OPEC Threats will Drive Up Gas Prices

edguess2004artThe Organization of the Petroleum Exporting Countries (OPEC) may decide to raise gas prices in the coming year due to a decrease in crude oil supply, says Dr. Peter Clark, associate professor of chemical engineering at The University of Alabama.

Clark predicts gasoline prices will remain at or above current levels throughout the winter and then increase in the summer driving season. The 2003 summer increase was driven by the crude oil shortage and low stocks of gasoline at a time of high demand.

Dr. Peter Clark
Dr. Peter Clark

“OPEC’s rationale is that the drop in the value of the dollar is lowering their revenue, so they need to increase the price of oil to make up the difference,” Clark said.

After this summer’s increase, November’s gas prices leveled off, but Clark said it is the member countries of OPEC that will continue to hurt the United States’ oil production. “We don’t have many other options, so we must pay the price if we want the gasoline products,” Clark said.
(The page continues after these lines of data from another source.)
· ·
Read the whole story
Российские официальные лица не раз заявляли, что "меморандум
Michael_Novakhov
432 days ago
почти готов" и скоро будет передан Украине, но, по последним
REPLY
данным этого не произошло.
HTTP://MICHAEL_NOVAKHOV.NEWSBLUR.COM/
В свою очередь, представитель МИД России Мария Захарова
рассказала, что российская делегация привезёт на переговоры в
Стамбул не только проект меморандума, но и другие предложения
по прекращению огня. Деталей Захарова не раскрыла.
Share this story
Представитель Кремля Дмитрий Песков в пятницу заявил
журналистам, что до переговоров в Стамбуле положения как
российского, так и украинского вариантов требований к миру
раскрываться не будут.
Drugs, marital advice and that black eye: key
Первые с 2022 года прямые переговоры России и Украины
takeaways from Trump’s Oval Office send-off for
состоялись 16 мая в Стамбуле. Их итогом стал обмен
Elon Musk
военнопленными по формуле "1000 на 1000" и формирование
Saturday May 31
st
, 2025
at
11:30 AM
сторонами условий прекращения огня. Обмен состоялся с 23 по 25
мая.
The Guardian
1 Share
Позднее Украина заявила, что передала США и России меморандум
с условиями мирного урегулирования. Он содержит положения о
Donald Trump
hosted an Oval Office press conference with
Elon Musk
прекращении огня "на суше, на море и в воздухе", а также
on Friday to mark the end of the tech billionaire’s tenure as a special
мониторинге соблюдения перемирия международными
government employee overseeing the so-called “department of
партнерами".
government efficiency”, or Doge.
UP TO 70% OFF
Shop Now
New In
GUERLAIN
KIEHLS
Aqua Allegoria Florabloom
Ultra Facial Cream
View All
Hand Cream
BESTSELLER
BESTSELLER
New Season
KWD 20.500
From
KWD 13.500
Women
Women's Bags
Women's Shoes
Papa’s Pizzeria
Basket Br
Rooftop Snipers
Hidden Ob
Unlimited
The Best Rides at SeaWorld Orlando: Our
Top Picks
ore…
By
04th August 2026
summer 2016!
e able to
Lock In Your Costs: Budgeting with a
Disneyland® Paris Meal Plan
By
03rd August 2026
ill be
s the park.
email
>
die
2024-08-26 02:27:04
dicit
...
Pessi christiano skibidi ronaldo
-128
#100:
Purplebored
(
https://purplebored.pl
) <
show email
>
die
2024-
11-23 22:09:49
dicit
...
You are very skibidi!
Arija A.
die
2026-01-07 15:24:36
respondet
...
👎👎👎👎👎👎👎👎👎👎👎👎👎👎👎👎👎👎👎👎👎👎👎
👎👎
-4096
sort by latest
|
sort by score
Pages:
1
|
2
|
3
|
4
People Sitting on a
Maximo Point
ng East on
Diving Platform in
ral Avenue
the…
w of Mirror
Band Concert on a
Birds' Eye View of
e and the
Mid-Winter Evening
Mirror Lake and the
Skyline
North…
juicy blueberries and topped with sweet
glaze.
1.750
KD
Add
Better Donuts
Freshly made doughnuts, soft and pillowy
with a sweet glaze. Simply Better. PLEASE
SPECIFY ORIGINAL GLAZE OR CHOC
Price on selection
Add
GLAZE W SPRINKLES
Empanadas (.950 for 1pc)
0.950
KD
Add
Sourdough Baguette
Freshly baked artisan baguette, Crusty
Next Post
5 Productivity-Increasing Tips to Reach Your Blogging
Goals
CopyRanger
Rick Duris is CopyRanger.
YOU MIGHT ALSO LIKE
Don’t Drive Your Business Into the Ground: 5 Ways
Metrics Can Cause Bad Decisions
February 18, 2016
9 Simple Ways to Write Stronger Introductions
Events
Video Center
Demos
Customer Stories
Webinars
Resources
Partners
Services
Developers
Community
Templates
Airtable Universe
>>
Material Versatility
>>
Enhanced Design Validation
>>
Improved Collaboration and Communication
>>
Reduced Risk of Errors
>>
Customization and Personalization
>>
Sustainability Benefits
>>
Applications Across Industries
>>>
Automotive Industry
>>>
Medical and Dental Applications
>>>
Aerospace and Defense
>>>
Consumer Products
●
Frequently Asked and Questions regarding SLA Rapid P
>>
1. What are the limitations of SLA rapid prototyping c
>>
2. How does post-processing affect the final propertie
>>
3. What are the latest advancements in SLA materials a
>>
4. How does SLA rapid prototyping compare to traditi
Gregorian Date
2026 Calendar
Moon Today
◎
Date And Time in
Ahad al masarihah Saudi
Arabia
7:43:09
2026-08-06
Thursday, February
OPEC member countries consist of 11 oil-producing and exporting countries, from Africa, Asia, the Middle East and Latin America. They respond to market fundamentals and forecast developments by coordinating their petroleum policies. If demand grows, or some oil producers are producing less oil, OPEC can increase its oil production in order to prevent a sudden rise in prices. However, since the demand is low, they have the ability to alter gasoline prices to meet their profit goals.

In addition to OPEC, Alabama is considering a gas tax. “If implemented a gas tax has the potential to make the price of gasoline higher than it ever has been in Alabama,” Clark said.